◆ Supplied material ◆

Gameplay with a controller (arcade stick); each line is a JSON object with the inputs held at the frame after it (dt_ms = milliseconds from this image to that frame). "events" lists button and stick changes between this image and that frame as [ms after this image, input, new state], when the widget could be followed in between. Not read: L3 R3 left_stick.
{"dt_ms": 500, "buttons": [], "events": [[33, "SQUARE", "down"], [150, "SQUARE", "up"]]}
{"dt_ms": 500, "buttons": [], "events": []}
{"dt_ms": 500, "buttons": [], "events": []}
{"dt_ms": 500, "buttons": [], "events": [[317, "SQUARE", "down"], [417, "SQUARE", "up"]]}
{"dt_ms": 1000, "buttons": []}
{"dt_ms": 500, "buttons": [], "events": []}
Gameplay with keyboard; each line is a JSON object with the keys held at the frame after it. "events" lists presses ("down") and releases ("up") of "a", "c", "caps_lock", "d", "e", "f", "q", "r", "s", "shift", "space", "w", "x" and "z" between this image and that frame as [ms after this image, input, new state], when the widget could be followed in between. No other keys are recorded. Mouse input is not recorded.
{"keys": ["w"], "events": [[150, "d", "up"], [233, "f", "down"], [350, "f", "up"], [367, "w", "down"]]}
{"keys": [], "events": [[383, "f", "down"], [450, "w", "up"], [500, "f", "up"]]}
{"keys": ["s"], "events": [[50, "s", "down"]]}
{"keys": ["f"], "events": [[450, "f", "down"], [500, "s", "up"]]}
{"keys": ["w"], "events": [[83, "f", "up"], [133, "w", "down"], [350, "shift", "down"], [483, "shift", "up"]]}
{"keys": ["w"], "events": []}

◆ Directions ◆
Repeat the records above exactly, leaving none out.

◆ Final answer ◆
Gameplay with a controller (arcade stick); each line is a JSON object with the inputs held at the frame after it (dt_ms = milliseconds from this image to that frame). "events" lists button and stick changes between this image and that frame as [ms after this image, input, new state], when the widget could be followed in between. Not read: L3 R3 left_stick.
{"dt_ms": 500, "buttons": [], "events": [[33, "SQUARE", "down"], [150, "SQUARE", "up"]]}
{"dt_ms": 500, "buttons": [], "events": []}
{"dt_ms": 500, "buttons": [], "events": []}
{"dt_ms": 500, "buttons": [], "events": [[317, "SQUARE", "down"], [417, "SQUARE", "up"]]}
{"dt_ms": 1000, "buttons": []}
{"dt_ms": 500, "buttons": [], "events": []}
Gameplay with keyboard; each line is a JSON object with the keys held at the frame after it. "events" lists presses ("down") and releases ("up") of "a", "c", "caps_lock", "d", "e", "f", "q", "r", "s", "shift", "space", "w", "x" and "z" between this image and that frame as [ms after this image, input, new state], when the widget could be followed in between. No other keys are recorded. Mouse input is not recorded.
{"keys": ["w"], "events": [[150, "d", "up"], [233, "f", "down"], [350, "f", "up"], [367, "w", "down"]]}
{"keys": [], "events": [[383, "f", "down"], [450, "w", "up"], [500, "f", "up"]]}
{"keys": ["s"], "events": [[50, "s", "down"]]}
{"keys": ["f"], "events": [[450, "f", "down"], [500, "s", "up"]]}
{"keys": ["w"], "events": [[83, "f", "up"], [133, "w", "down"], [350, "shift", "down"], [483, "shift", "up"]]}
{"keys": ["w"], "events": []}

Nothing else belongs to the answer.